Once a patient is selected for stereotactic EEG electrode placement, a volumetric T two and T one contrast enhanced MRI is performed. Stereotactic EEG electrode trajectories are then planned using the stereotactic navigation of the volumetric MRI sequences. This technique facilitates the collection of local field potentials from structures deep within the cortex, such as the dorsal anterior cingulate cortex as shown here, which would not be possible with a typical surface electrode placement.

After an adequate number of multi-source interference task trials, the local field potential data from the stereotactic EEG electrodes in the dorsal anterior cingulate cortex are pre-processed to align the local field potential data to the Q presentation for further downstream analysis. Further, once aligned the local field, potential data can be averaged to examine the changes in the mean electrophysiological response between the trial types. Subsequently, multi taper spectrograms are made to investigate the changes in the frequency bands over time.

Indeed, as scalp, EEG studies have implicated different frequency bands in the activity observed in the dorsal anterior cingulate cortex. Time frequency analysis is an important method for linking the electrophysiological changes observed in the dorsal anterior cingulate cortex with the appropriate corresponding behavior.
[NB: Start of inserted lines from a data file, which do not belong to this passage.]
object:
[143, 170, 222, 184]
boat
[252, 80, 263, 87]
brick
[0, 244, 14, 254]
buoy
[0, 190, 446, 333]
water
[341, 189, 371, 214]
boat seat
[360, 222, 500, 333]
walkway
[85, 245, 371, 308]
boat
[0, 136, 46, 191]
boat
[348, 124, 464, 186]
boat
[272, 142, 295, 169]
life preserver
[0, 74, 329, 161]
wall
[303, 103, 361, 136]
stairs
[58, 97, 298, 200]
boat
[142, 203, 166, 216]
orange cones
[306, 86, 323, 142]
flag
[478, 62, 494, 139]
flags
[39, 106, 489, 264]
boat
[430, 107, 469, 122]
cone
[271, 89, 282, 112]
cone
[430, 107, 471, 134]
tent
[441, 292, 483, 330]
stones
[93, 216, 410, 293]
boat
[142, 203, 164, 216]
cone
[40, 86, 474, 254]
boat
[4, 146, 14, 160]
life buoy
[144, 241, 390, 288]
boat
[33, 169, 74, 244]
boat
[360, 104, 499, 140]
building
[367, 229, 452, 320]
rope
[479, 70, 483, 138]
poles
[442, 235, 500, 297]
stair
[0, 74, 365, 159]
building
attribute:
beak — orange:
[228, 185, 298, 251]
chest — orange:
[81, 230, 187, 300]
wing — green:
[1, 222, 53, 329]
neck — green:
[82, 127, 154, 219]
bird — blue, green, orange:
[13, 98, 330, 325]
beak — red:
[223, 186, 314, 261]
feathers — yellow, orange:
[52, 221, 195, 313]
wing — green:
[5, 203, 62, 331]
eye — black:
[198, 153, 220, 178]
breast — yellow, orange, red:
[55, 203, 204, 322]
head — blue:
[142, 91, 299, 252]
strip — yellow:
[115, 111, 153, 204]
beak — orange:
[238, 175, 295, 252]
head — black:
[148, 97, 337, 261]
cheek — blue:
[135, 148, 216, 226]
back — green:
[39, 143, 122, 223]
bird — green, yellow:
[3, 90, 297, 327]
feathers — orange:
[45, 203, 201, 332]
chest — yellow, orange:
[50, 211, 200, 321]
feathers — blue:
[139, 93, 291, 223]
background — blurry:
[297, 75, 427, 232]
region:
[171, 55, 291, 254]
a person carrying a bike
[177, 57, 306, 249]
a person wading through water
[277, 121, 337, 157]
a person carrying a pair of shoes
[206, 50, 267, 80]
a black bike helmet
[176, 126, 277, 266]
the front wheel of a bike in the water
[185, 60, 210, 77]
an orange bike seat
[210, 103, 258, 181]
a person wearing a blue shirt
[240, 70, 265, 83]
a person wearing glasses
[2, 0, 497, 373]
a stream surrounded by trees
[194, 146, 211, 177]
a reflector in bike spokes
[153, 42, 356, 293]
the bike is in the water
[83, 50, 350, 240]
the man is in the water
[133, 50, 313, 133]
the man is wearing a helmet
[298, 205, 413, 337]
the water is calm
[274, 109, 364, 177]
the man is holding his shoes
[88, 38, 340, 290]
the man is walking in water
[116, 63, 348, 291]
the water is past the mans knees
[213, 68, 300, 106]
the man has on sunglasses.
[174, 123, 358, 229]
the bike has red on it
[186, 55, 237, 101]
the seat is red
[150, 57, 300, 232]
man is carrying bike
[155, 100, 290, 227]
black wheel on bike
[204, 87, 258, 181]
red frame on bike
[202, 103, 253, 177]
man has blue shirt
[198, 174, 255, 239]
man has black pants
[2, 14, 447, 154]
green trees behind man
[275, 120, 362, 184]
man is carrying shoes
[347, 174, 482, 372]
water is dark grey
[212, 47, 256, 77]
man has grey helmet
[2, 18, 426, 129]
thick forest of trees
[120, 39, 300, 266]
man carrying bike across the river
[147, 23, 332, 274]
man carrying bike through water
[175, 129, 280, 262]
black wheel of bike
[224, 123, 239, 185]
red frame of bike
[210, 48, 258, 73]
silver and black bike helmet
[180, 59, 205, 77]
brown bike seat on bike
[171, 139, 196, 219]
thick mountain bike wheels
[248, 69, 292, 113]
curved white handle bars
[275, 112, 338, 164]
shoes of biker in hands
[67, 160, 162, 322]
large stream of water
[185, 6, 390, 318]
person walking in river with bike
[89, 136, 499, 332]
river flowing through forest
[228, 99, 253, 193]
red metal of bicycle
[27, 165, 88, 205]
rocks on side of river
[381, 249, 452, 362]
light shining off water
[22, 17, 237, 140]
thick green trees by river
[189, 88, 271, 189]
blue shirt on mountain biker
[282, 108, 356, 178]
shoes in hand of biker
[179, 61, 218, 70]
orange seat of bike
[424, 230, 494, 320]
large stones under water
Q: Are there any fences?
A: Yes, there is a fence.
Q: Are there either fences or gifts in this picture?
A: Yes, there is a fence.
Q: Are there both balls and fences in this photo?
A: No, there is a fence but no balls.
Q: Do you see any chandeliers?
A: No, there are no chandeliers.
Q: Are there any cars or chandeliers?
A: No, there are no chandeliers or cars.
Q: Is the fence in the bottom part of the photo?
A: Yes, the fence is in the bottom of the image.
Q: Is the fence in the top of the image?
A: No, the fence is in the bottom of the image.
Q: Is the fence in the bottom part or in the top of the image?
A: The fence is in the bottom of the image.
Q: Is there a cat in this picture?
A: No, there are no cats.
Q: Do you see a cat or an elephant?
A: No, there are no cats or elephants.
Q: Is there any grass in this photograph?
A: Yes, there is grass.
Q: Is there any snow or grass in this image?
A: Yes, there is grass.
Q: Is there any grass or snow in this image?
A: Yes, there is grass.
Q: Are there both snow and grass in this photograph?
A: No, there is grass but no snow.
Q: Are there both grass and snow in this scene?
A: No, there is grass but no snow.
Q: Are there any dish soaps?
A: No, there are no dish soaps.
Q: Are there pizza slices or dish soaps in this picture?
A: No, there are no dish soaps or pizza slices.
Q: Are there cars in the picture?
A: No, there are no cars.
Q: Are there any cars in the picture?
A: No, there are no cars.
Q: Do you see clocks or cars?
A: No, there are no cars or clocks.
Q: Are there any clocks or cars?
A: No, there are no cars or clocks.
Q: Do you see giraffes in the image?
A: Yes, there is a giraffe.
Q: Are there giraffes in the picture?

Once mastered, it takes about two to three hours with minimal complications.

When attempting this procedure, it is important to remember to tailor the cognitive task to the cortical or subcortical region being recorded. Following this procedure, other data analysis methods can be applied, such as time frequency analysis. These allow us to untangle the effects of different types of neuro oscillations at different times.

After watching this video, you should have a good understanding of how to record electrophysiological signals from deep within the brain using stereotactically placed electrodes and a data acquisition rig.